"As long as it's not another man you're thinking about..."

The grimness of his tone makes me bite my lip hard against the urge to laugh...and cry. Aidan's actuallyjealous.It's written all over his beautiful face, and he isn't making any attempt to hide it either.

Aidan.

Jealous over me.

Me!

I lower my hands to my lap, and my fingers automatically clench.

Just make the most out of this, Raffi.

Aidan suddenly cups my chin, and my gaze automatically lifts to his. "Are you sure everything's alright?"

I nod quickly, and with my soul clinging to that one thought, I don't need to force myself to smile. My lips are already curving on its own, and when I see his own lips soften...

"You're so handsome."

This time, the words are something I consciously choose to say, and my heart leapfrogs in dazzled excitement at the rich, sexy sound of Aidan's chuckle.

The rest of the evening is easily one of the most magical moments in my life. The food is fabulous, the music is lovely, and the ambience of the place romantic. Everything's perfect, but it's not what makes each moment magical.

The magic is all in the man looking at me across the table.

The way his dark gaze pierces my soul is magical. The way his words make love to my ears. The way his every touch etches a promise on my skin.

Everything about Aidan Blackwood is sweet, beautiful magic, and I just don't understand why it has to be me.

It should be another girl he's pulling out the chair for. A more deserving girl whose hand he should be holding, a more deserving girl he should be opening doors for. All the perfectly magical things Aidan's doing now...he should be doing them for any girl but me, and I feel my heart breaking as I watch him climb into the pick-up and pull his door shut, and even those things, dammit...every little thing he does is executed with such seamless grace it almost makes me want to cry. And maybe...ask God if he's playing favorites?

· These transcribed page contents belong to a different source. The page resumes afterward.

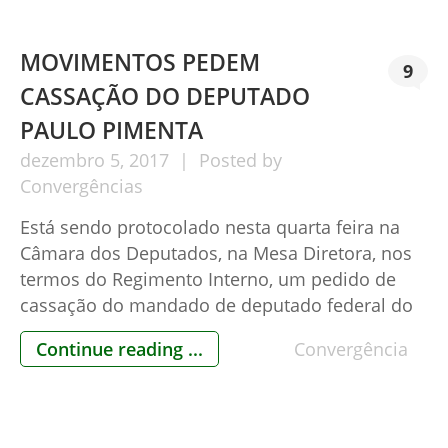
Requerimento seja acatado pela Mesa e isso
está sendo providenciado pelos membros […]
MOVIMENTOS PEDEM
9
CASSAÇÃO DO DEPUTADO
PAULO PIMENTA
dezembro
5,
2017
Posted by
Convergências
Está sendo protocolado nesta quarta feira na
Câmara dos Deputados, na Mesa Diretora, nos
termos do Regimento Interno, um pedido de
cassação do mandado de deputado federal do
Sr. Paulo Pimenta, por excessos de suas suas
Continue reading ...
Convergência
prerrogativas parlamentares, ao dar voz de
prisão à ativista civil Carla Zambelli no último
dia 30/11, nos corredores do […]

Like, c'mon God. Isn't it enough you've made him extraordinarily handsome? Does Wyoming Keanu have to be poetry in motion, too?

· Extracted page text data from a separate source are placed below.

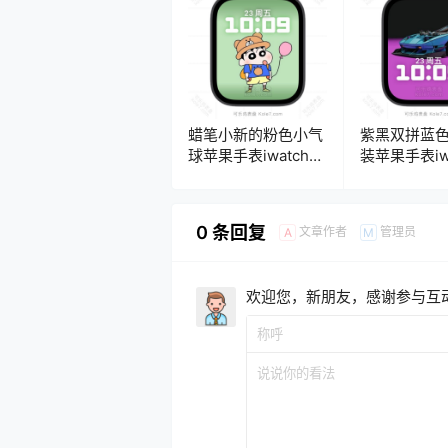
蜡笔小新的粉色小气
紫黑双拼蓝
球苹果手表iwatch壁
装苹果手表iw
纸人像表
纸人像表
盘.watchface
盘.watchfac
0 条回复
文章作者
管理员
A
M
欢迎您，新朋友，感谢参与互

I mean, sure, I know Jack also rates higher than me in the attractiveness scale, but I've never found him dazzling. I've been with the guy for over two years, but I've never thought Jack was out of my reach, and it's probably because I've also known of his flaws since day one.

Which is fine, of course.

There's nothing wrong about that.

It just means we're both imperfect, and while Jack and I may not ever make magic together, the two of us make sense at least.

Aidan and I, however...

"Stop overthinking things."

Aidan's tone of gentle chastisement pulls me out of my thoughts, and I can only smile weakly, knowing by now it's pointless to lie. The man is just too good at reading my thoughts, and besides...

"I just can't see things working out between us."

Some things simply have to be said, no matter how painful, and I mentally brace myself right after, thinking he'd tell me it's not true because he's nice like that, and of course I'd have to argue otherwise because I'm just pragmatic like that, and—-

"Have you figured it out yet?" Aidan asks calmly.

So much for my imaginary script, and I can only gaze at him in bemusement, asking, "Figured out what?"

"What you want to do with your life. Or even just what you want, to start with."

"Uh..." I can't help blinking, thinking that those words certainly came out of left field.